担当:陳 姿因(東京大学 総合文化研究科)
題目: visual world paradigm ― 眼球運動計測
内容:我々人間の目の動きは随意的ではなく、高次の認知的プロセスと密接に関わっている。目がいつ、どこに向けているかは即時処理や予測処理の指標になる。Visual world paradigm実験法とは、音声を聞きながら、複数の視覚提示の中からターゲットを探し出す課題で、特に心理言語学で抽象的な認知プロセスを推定するのによく利用される方法の一つである。授業の前半にはvisual world paradigm実験の原理とデザインする際の注意点を概説する。後半には実際の実験を紹介し、データ分析の実習をおこなう。統計フリーソフトRをもちいる。


9月14日(火)10:00~13:00/14:00~17:00 <動物の行動心理実験・神経活動記録>

担当:上條 槙子(東京大学 総合文化研究科)
題目:行動からみる比較認知科学
内容:ヒト以外の動物を対象に研究し比較することで、ヒトの認知機能の仕組みや、いかにして進化してきたのかを明らかにしていくことが可能となる。
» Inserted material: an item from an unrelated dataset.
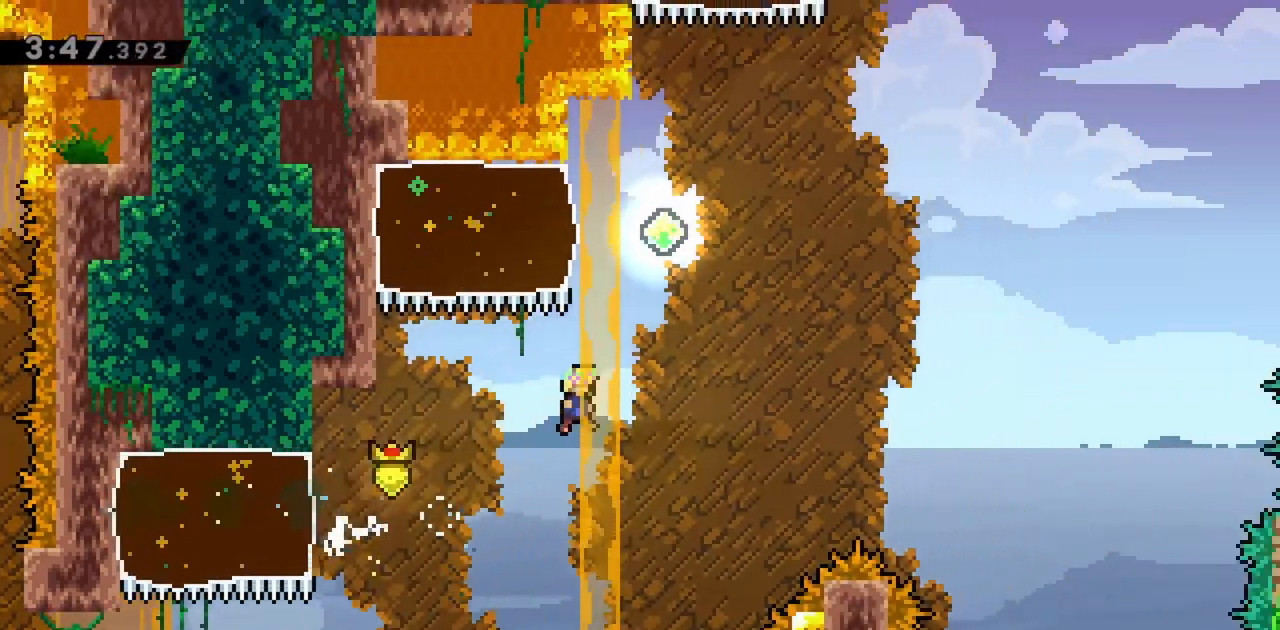
{"keys": ["dash", "jump", "left"], "events": [[133, "dash", "down"], [133, "right", "up"], [133, "up", "down"], [367, "dash", "up"], [367, "up", "up"], [467, "left", "down"], [500, "dash", "down"]]}
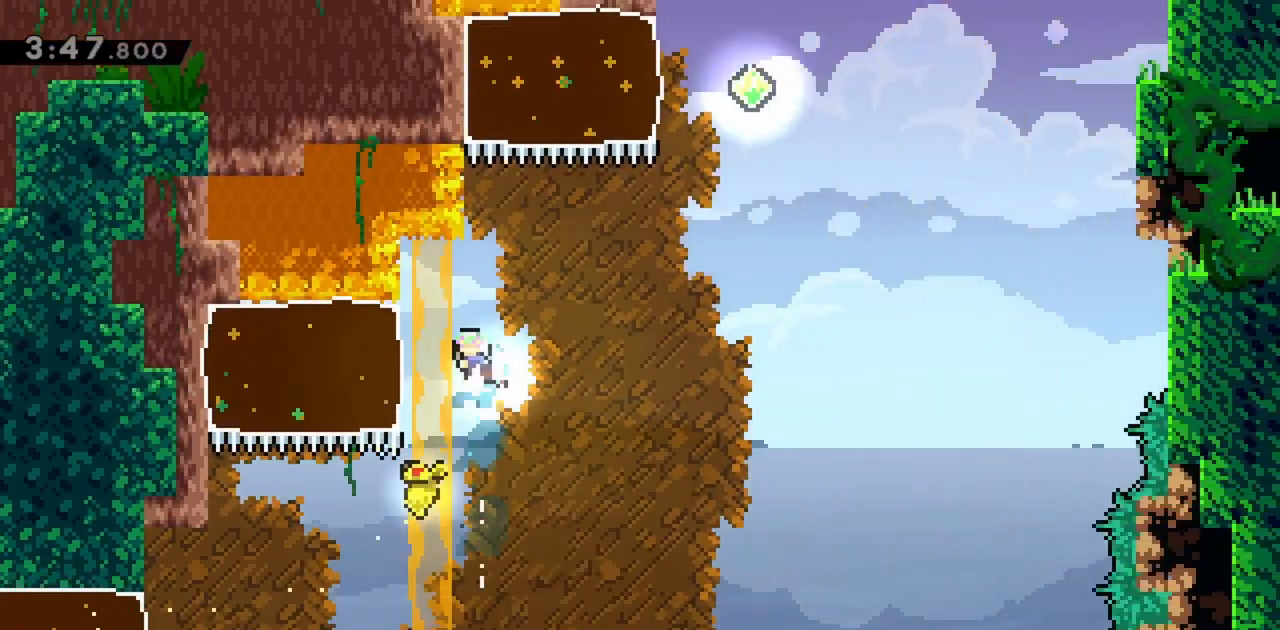
{"keys": ["right"], "events": [[200, "dash", "up"], [233, "jump", "up"], [233, "left", "up"], [333, "right", "down"]]}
また、動物を研究することにより、複雑に見えるヒトの行動の基礎となるものが理解されるようになってきた。本講義では、動物を対象に研究をすることで発見された行動の原理から、それらを応用してどのように動物の認知機能を研究してきたのか、研究例を紹介しながら解説する。後半では実際にラットを用いた行動実験例を紹介し、実験計画やデータ解析を体験する。

担当:田尾 賢太郎 (東京大学 定量生命科学研究所)
題目:げっ歯類の海馬における空間情報表現
内容:わたしたちは、空間の中で自分が位置する場所を瞬時に判別できる。このような空間と場所の認識にかかわる機構として、脳内の海馬と呼ばれる領域において、動物がある特定の場所に位置するときにだけ活動する「場所細胞」の存在が報告されている。本講義では、自由行動下の動物をもちいた電気生理学実験の技術的発展と、それにより解明されてきた海馬における空間情報表現について概説するとともに、実際にマウスの背側海馬より記録された神経活動のデータ解析を体験する。